This puzzle cannot be explained by defect-free polar catastrophe model3,4 or interfacial charge-leaking model37, since both predict zero interfacial charge for nLAO<Lc and an interfacial charge density much higher than the measured 2DEG density for nLAO≥Lc (Supplementary Fig. 1). The possibility of ‘multiple carrier types’ at defect-free interfaces (that is, those electrons occupying interfacial dxy sub-band and those occupying dxz/dyz sub-bands contribute differently in transport) has also been suggested to explain the measured 2DEG density above the Lc (refs 56, 57, 58, 59). However, this scenario could not explain the total 0.5e S2D−1 interface charge that is independent of nLAO. Moreover, it is also difficult to explain why a full carrier density of 0.5e S2D−1 has been observed at GdTiO3/SrTiO3 interfaces (where the same multiple carrier types exist)60.
The 2DEG density is controlled by the concentration of immobile acceptor defects that can trap itinerant electrons. Within the emerging defect picture, the total interfacial charge is always ~0.5e S2D−1, which corresponds to the (almost) complete polar field cancellation. In the SrTiO3 side (where the 2DEG is located), there are mainly three types of acceptor defects, namely, AlTi, VSr and VTi. At equilibrium EF, Fig. 2a,b shows that these acceptor defects all prefer to stay in negative charge states, that is, AlTi1−, VSr2− and VTi4−. (In other defect charge states, these defects have much higher ΔH and are not shown in Fig. 2a,b.). This means that once these defects form they will trap free electrons from the system and get negatively charged. Among these acceptor defects, the AlTi1− acceptors have the lowest ΔH and thus they the most potent electron-trapping agents. For nLAO<Lc, the AlTi defects resulting from Ti⇔Al exchange trap all free electrons transferred from TiAl(S) defects, and hence no free carrier can occur. For nLAO≥Lc, the ΔH of [TiAl+AlTi] pair changes from negative to positive because of VO(S) (Fig. 4b), meaning that the concentration of AlTi defect resulting from Ti⇔Al exchange is reduced, compared with that formed below the Lc. Therefore, the AlTi defect concentration is not sufficient to trap all 0.5e S2D−1 electrons transferred from VO(S). Therefore, only a small fraction of 0.5e S2D−1 can contribute to interface 2DEG.
The recently observed LaAlO3 cation-stoichiometry effect on 2DEG formation43 may also be understood within the above picture. For Al-rich LaAlO3 film, where both A-site and B-site sublattices are fully occupied (hence having no cation vacancies), the AlTi antisites are the only electron-trapping defects and the incomplete trapping of 0.5e S2D−1 interface charge by AlTi defects leads to interface conductivity. However, for La-rich LaAlO3 film, where B-site sublattice is not fully occupied, the cation vacancies (VTi and VAl) also become the main electron-trapping agents, in addition to AlTi(I). Although the concentration of AlTi is reduced, each cation vacancy induced in the La-rich film traps more electrons than an AlTi. The insulating character can thus be then attributed to the complete interfacial electron trapping by both interfacial cation vacancies and AlTi (I).

+ + + +

## Exercise set
**1)** For each statement below, say whether it agrees with the 2DEG passage, answering yes or no and quoting the words of the passage that decide it.
(a) The passage names AlTi, VSr and VTi as the main acceptor defects on the SrTiO3 side.
(b) Among the acceptor defects, VTi4− has the lowest ΔH.
(c) In Al-rich LaAlO3 film, cation vacancies are the main electron-trapping defects.
**2)** Answer these questions from the 2DEG passage.
(a) Within the defect picture, what is the total interfacial charge?
(b) In which LaAlO3 film is the B-site sublattice not fully occupied?
(c) At which interfaces has a full carrier density of 0.5e S2D−1 been observed?
**3)** Repeat the 2DEG passage from "This puzzle cannot" up to and including "carrier types exist)60.".

(Data entries)

+ + + +

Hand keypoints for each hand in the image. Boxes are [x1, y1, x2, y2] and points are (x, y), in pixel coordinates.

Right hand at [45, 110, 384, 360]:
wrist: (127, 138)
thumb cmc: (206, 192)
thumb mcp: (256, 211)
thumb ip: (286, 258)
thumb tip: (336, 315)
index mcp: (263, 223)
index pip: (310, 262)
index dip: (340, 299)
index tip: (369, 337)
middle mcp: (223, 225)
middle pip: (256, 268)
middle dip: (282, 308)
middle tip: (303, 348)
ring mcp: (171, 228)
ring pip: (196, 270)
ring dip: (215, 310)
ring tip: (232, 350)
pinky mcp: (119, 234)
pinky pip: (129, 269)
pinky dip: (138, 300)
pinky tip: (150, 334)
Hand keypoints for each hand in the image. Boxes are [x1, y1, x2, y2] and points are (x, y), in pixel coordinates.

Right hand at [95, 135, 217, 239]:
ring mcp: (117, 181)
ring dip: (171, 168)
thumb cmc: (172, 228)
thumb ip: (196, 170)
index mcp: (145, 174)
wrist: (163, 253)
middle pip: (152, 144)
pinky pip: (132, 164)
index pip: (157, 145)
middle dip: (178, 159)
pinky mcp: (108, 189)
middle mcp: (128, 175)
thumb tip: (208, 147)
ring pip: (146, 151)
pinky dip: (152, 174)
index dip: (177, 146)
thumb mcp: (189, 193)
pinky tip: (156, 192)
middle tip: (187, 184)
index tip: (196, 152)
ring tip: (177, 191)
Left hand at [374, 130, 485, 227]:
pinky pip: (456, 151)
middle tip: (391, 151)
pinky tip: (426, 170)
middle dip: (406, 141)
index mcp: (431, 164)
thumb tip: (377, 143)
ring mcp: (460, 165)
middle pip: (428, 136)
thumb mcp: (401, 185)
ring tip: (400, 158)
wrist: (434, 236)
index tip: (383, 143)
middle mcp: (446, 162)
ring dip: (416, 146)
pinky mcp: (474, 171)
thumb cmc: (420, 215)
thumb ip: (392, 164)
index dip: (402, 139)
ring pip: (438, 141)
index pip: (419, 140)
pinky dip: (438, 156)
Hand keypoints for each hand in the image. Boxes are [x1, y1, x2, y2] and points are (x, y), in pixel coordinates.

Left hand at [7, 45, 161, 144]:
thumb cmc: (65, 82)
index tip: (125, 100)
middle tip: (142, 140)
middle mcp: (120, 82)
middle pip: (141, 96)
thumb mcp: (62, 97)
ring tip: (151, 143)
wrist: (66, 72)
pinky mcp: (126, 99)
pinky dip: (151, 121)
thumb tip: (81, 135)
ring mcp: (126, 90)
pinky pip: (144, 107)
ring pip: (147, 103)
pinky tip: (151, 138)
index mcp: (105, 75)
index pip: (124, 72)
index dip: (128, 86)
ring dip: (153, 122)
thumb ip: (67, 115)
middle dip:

+ + + +

## Answers by item
**1)**
(a) Yes: "there are mainly three types of acceptor defects, namely, AlTi, VSr and VTi."
(b) No: "the AlTi1− acceptors have the lowest ΔH"
(c) No: "the AlTi antisites are the only electron-trapping defects"

**2)**
(a) Always ~0.5e S2D−1.
(b) La-rich LaAlO3 film.
(c) GdTiO3/SrTiO3 interfaces.

**3)**
This puzzle cannot be explained by defect-free polar catastrophe model3,4 or interfacial charge-leaking model37, since both predict zero interfacial charge for nLAO<Lc and an interfacial charge density much higher than the measured 2DEG density for nLAO≥Lc (Supplementary Fig. 1). The possibility of ‘multiple carrier types’ at defect-free interfaces (that is, those electrons occupying interfacial dxy sub-band and those occupying dxz/dyz sub-bands contribute differently in transport) has also been suggested to explain the measured 2DEG density above the Lc (refs 56, 57, 58, 59). However, this scenario could not explain the total 0.5e S2D−1 interface charge that is independent of nLAO. Moreover, it is also difficult to explain why a full carrier density of 0.5e S2D−1 has been observed at GdTiO3/SrTiO3 interfaces (where the same multiple carrier types exist)60.